A Christian Science perspective.
The beauty of renewables, such as wind, is that they help us realize an immense supply of useful energy that is already available. As explained in a recent Monitor feature, we have good reason for optimism about these new technologies and can be excited for the benefits of energy transformation.
Nonetheless, talk of new energy also conjures up a lot of worries. For instance, many fear that a transition to renewables will imperil access to reliable and cheap energy.
A spiritual approach allows us to reject fear and limitation, drawing instead from inspired concepts about God and the limitless resources that the Divine bestows on mankind. A spiritual approach to energy recognizes God as the all-powerful prime mover, the one true power source in the universe, capable of providing for all of the needs of humanity effectively, efficiently, reliably, and harmlessly right this instant and on a consistently replenishing basis.
This approach is not just platitudes. It’s a way forward validated by the experiences of centuries of spiritual thinkers contemplating how to overcome material lack.
King David was familiar with relying on God when faced with heavy lifting. Perhaps this recognition inspired him to write the psalms attributed to him, including this line recognizing all that God provides: “my cup runneth over” (23:5). This passage conveys the immense blessing of God’s beauty shining, dissolving burdens and improving our capacity to do good work.
A few thousand years later, Mary Baker Eddy, the founder of Christian Science, wrote: “Let us feel the divine energy of Spirit, bringing us into newness of life.... Let us rejoice that we are subject to the divine ‘powers that be’ ” (“Science and Health with Key to the Scriptures,” p. 249). With words like these, Mrs. Eddy inspired a way of thinking, carried on today, that proved the potency of spiritual thought brought to bear on societal and individual challenges.
While recently attending a scientific conference, I caught up with several friends who were pursuing business ideas aimed at solving energy challenges. These conversations made me grateful for the work that is being done already. However, it also made me recognize the opportunity to pray to support visionary thinkers everywhere as they seek to implement systems that will meet our energy demands and lessen their impact on our climate.
Expanding on a spiritual source of energy won’t just help society obtain cheaper and cleaner electrons, although this is certainly a high priority. It will also send ripples of inspired thought to meet the challenges we face individually and collectively.
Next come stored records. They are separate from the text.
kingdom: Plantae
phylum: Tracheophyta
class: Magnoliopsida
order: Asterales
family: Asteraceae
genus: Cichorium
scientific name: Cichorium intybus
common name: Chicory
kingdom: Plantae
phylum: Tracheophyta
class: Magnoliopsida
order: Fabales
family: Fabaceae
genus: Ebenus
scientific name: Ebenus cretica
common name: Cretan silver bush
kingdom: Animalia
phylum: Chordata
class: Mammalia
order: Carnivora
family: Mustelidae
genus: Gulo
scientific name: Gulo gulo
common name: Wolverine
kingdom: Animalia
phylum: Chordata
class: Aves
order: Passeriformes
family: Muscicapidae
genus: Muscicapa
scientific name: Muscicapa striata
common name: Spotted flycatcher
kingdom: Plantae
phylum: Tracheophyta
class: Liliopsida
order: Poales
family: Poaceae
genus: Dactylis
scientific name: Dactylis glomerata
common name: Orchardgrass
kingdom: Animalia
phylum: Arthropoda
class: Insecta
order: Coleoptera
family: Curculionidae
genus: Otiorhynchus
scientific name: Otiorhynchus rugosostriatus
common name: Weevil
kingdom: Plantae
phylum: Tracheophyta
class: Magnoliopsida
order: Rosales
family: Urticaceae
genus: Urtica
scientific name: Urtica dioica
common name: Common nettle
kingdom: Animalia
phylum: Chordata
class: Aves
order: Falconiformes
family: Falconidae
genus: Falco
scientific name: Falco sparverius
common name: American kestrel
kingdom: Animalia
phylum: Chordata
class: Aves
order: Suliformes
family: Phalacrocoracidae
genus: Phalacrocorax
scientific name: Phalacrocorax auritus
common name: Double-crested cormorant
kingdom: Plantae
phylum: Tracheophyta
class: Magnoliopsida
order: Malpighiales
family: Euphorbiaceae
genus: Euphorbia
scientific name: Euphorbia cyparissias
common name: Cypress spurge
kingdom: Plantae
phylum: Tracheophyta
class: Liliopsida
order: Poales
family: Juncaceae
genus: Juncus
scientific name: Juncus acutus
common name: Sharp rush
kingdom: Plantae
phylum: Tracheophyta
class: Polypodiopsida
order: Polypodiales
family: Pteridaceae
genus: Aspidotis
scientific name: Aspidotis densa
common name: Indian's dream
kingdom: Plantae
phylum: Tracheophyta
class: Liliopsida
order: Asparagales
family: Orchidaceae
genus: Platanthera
Energy, spiritually conceived, sheds light on situations. It helps those who feel overworked to accomplish their tasks more efficiently, and provides those who struggle to find work with rewarding employment. It removes obstacles of fear, exhaustion, intermittence, and insufficiency that block pathways to success. It brings renewal and empowerment. A spiritual understanding of energy will demonstrate that, as Paul puts it in the Bible, “God is able to make all grace abound toward you; that ye, always having all sufficiency in all things, may abound to every good work” (II Corinthians 9:8).